Trapped ship passengers can't go overboard with New Year celebration

Trapped ship passengers can't go overboard with New Year celebration
This image taken by expedition doctor Andrew Peacock of www.footloosefotography.com on December 31, 2013 shows scientists from the University of New South Wales in Australia, Ziggy Marzinellia and Graeme Clark, preparing a suitable surface for a helicopter landing next to the MV Akademik Shokalskiy (background), still stuck in the ice off East Antarctica.

SYDNEY - Passengers and crew aboard a Russian ship trapped for eight days in ice off Antarctica planned to ring in the New Year with dinner, drinks and song as they waited for a break in a blizzard to allow a Chinese helicopter to rescue them.

But they can't party too hard because the rescue could come at any minute.

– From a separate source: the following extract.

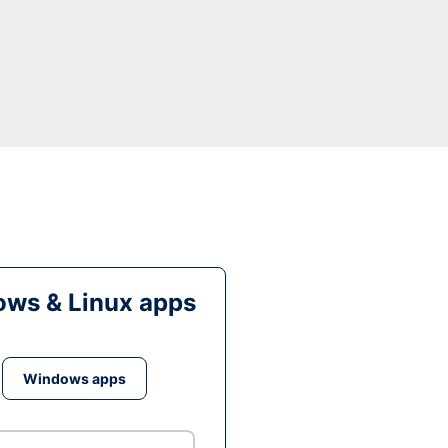
ws & Linux apps
Windows apps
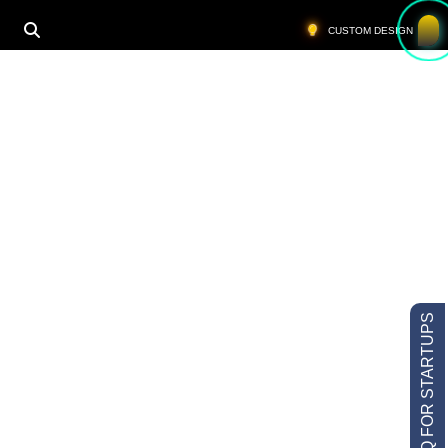
CUSTOM DESIGN
LOW MOQ FOR STARTUPS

The Akademik Shokalskiy, trapped since Dec. 24 about 100 nautical miles east of a French Antarctic station, Dumont D'Urville, and about 1,500 nautical miles south of Tasmania, welcomes the New Year at 1100 GMT, two hours ahead of Sydney.

It was not possible to contact the ship immediately thanks to patchy communications in one of the coldest and remotest places on Earth, but the plan was for passengers to congregate in the bar and sing a song about their adventure.

Revelries were to be kept in check in case passengers and crew had to leave at any moment if the snow and wind cleared.

"Tonight's celebrations have been tempered by the knowledge that we will definitely be getting helicoptered off, basically at the earliest opportunity, once the weather improves," Andrew Peacock, the expedition's doctor, said by satellite telephone.

"The camaraderie has been great but it is all a bit of a shame for it to end this way. We know a lot of other people are working incredibly hard to get us out of here."

The ship left New Zealand on Nov. 28 on a private expedition marking the 100th anniversary of an Antarctic journey led by famed Australian explorer Douglas Mawson.

A helicopter on board a nearby Chinese icebreaker was on standby after an Australian icebreaker on Monday failed to reach the ship, the Australian Maritime Safety Authority (AMSA) said on Tuesday.

Rescuers planned to move all of the 52 passengers from the ship to the Chinese vessel, the Snow Dragon, with most crew expected to stay on the Russian ship, AMSA said.